* **EXERCISE**:
Everything from the line containing "data [_] (A : Set) : Set where" through the line containing "2.1 First-Order Logic" should be repeated exactly, and nothing else from the data.

* **DATA**:

+-------+

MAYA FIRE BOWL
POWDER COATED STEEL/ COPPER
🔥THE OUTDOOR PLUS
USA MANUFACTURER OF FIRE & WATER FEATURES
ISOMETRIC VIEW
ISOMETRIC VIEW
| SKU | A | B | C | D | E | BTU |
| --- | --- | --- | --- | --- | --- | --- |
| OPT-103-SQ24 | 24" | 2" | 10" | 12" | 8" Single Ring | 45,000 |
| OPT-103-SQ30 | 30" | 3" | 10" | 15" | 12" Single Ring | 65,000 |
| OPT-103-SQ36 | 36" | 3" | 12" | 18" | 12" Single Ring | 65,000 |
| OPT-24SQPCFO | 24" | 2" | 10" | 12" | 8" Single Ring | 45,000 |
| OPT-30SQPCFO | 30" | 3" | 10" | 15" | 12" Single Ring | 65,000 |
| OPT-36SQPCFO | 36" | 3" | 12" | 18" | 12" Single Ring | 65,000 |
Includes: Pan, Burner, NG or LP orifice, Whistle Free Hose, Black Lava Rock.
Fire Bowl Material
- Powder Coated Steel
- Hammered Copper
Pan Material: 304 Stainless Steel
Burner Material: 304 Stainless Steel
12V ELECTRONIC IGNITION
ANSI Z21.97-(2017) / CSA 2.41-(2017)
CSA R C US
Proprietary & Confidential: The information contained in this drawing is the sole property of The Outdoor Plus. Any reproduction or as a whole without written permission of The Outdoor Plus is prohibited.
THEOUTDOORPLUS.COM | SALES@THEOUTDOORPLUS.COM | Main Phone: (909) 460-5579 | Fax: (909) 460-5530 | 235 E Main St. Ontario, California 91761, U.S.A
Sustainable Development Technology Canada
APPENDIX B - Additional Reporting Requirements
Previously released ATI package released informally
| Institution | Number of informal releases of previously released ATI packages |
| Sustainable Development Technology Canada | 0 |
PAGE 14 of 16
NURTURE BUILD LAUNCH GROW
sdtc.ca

+-------+

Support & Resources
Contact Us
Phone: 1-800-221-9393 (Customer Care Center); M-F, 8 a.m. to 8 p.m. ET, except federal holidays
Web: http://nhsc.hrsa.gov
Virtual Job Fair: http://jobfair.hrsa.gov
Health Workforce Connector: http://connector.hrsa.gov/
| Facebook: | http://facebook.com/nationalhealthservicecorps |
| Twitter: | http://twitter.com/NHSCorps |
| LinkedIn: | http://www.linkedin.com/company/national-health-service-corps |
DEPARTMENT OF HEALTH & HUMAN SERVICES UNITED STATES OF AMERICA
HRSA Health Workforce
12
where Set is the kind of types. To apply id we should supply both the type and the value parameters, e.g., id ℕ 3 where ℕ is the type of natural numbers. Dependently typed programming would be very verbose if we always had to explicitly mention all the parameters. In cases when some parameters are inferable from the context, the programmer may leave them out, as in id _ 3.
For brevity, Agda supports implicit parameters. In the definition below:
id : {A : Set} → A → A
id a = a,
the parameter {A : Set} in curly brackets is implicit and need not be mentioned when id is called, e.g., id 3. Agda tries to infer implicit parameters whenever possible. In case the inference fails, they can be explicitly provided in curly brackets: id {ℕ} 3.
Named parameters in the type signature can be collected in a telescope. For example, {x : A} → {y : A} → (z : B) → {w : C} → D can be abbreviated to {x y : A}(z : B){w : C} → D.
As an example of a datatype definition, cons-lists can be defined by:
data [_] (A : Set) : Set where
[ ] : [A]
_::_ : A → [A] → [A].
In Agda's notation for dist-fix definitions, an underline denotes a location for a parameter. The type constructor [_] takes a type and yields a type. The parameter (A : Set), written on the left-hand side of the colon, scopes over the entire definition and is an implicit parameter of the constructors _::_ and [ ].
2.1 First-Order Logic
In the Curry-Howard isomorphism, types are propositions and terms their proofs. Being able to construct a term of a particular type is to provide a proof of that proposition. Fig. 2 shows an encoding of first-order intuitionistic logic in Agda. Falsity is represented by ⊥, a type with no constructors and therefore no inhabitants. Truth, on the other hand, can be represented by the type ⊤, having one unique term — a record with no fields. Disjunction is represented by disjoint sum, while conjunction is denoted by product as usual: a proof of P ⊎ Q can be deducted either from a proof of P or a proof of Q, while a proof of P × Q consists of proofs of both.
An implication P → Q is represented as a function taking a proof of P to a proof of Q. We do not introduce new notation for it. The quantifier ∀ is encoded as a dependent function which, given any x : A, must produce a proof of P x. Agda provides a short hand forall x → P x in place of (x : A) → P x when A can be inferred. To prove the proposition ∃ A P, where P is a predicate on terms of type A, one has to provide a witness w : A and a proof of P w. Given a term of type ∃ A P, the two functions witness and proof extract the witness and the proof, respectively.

+-------+

* **TASK ANSWER**:
data [_] (A : Set) : Set where
[ ] : [A]
_::_ : A → [A] → [A].
In Agda's notation for dist-fix definitions, an underline denotes a location for a parameter. The type constructor [_] takes a type and yields a type. The parameter (A : Set), written on the left-hand side of the colon, scopes over the entire definition and is an implicit parameter of the constructors _::_ and [ ].
2.1 First-Order Logic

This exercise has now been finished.